First there is only Linux Binaries because the source can not realy be build for the new version of OpenOffice. Ok this is not a huge problem since Linux emulation is pretty easy to set up. What realy upset me is that since i didnt have the
Example 2.
Sun Java SDK
This is another broken and annoying thing to install. First you need to download binaries yourself. Then you have to also enable Linux Emulation. Then you can install but it will be unstable for some reason. Version 1.3 runs stables but Version 1.4 causes strange lockups. Again this is Sun to blame for not making it easy to adopt their software to BSD.
Overall the install systems is clean. It seems that Gentoo linux has developed a install system similar to this and i hope to explore it.
Next thing that i love about Netbsd is its clean rc.d system. Basicaly not runlevel nonesence and very uniform implementation of all the start scrips. The package software also provides an start scrip.
Last thing i love about NetBSD is that its inovative. Yes maybe not at a frantic pace like Linux or a faced pace FreeBSD but its not sitting around idly either. New exciting features to come in next version like scheduler activations.
Ok i had enough to say for now.
Has NVIDIA released 5.x drivers yet?
This is a test. This is a test of the emergency sig system. This has been only a test.

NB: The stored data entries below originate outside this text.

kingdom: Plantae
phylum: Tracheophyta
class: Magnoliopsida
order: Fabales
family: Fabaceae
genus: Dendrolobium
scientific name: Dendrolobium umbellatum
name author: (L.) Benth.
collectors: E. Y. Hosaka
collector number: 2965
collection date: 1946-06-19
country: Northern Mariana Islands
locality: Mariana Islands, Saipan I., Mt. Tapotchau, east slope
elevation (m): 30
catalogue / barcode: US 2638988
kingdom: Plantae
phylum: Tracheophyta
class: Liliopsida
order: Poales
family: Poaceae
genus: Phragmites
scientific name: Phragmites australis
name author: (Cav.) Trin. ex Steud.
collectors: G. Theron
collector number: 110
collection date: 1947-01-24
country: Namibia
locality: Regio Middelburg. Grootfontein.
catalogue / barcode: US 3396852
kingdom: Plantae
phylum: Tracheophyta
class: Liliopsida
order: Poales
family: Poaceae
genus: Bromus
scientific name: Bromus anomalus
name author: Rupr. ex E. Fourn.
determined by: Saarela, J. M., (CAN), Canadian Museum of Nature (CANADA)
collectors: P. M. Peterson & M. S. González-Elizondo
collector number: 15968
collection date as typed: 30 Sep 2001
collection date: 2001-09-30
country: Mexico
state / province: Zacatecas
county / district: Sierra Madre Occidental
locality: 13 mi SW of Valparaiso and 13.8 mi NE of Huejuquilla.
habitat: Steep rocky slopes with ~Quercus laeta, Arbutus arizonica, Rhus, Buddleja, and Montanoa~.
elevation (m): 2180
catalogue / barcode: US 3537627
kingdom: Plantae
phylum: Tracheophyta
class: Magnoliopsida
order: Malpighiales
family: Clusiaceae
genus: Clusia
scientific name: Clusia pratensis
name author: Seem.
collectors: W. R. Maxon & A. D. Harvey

See subject, it says it all...
http://www.FreeBSD.org/cgi/url.cgi?ports/mail/send mail/pkg-descr
If you meant to ask if sendmail will ever be removed from the base install, then I doubt it. There are things in the base that assume there is a working MDA, even if only for local delivery. For better or worse, I think sendmail will be left in this role.
From the Solaris 8 perspective (never have used Linux), I found run levels to be useful.
Admittedly, for many people, FreeBSD's two run levels (single user, multi-user) are good enough. However additional run levels give you more flexibility.
We use level 4 to start all our custom processes, and is the normal boot level. 3 is standard Solaris+Sybase. 2 and 1/S are the stock configuration and are useful in certain trouble shooting scenarios. It's nice to be able to shift up and down for installs and troubleshooting.
Coming from a SunOS 4.x and FreeBSD background it took me a little bit to get used to run levels, but now I find them useful. Obviously, run levels aren't "essential" Unix, but they are hardly nonsens
One could argue that frequent kernel updates are a sign of instability.
someone tell this newbie, why does /. have a "BSD section" but not a "Linux section"? is Linux so fucking huge there's only room for the small interest groups here?
seems odd to me...
Apple doesn't use FreeBSD as its core, you stupid fucking shit. It uses another open-source BSD called Darwin, so shut the fuck up.